**Exercise instructions**.
Would you transcribe exactly the lines below, starting at the one that contains "pinky mcp: (155, 189)" and ending with the last line, both included? Leave out all other lines.
* * * *
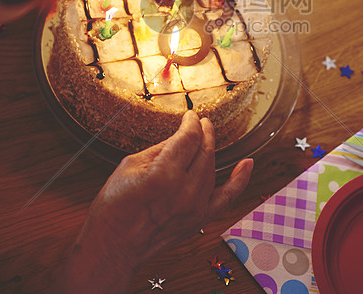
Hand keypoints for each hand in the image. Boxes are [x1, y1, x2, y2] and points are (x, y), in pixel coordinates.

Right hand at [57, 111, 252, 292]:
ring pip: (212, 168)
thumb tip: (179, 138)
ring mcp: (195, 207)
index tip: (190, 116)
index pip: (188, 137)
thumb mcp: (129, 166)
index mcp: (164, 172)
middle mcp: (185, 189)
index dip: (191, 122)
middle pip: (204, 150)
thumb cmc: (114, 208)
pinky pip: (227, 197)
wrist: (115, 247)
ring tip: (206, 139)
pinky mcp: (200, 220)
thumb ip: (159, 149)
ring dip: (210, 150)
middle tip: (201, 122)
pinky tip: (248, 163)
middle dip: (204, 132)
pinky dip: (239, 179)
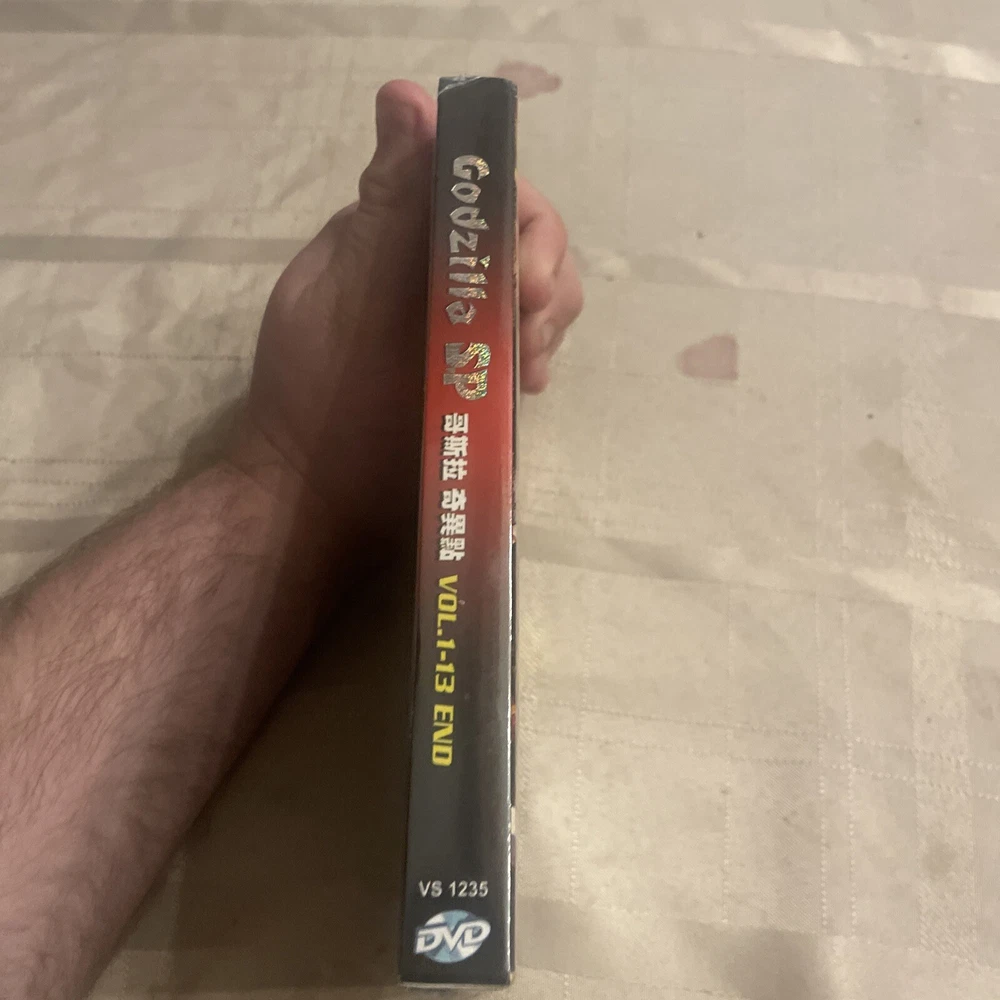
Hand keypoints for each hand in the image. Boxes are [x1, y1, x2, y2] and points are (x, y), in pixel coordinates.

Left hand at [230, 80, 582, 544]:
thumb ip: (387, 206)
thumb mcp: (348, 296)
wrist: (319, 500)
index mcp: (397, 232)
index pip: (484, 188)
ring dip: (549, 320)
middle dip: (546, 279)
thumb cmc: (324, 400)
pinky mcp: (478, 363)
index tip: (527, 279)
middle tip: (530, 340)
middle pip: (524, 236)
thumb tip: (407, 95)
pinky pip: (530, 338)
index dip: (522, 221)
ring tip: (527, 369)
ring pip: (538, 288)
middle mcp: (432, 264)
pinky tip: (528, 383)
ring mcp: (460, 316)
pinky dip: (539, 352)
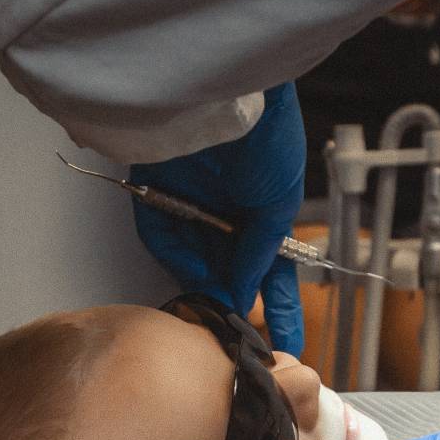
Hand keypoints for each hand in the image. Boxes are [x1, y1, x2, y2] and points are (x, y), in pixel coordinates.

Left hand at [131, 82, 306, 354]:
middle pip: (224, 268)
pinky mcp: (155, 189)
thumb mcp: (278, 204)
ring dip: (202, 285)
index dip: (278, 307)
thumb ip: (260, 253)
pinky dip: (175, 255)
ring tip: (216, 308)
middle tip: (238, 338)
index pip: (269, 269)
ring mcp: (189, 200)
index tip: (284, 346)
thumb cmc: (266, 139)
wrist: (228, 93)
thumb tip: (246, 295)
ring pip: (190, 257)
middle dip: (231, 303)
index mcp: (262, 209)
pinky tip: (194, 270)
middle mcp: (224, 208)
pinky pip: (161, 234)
* * * *
**Task solution**.
pinky mcp: (155, 189)
thumb mcp: (278, 204)
ring dip: (202, 285)
index dip: (278, 307)
thumb ip: (260, 253)
pinky dip: (175, 255)
ring tip: (216, 308)
middle tip: (238, 338)
index pip: (269, 269)
ring mcp: (189, 200)
index tip: (284, 346)
thumb cmc: (266, 139)
wrist: (228, 93)
thumb tip: (246, 295)
ring pip: (190, 257)
middle dip: (231, 303)
index mcp: (262, 209)
pinky tip: (194, 270)
middle mcp: (224, 208)
pinky pip: (161, 234)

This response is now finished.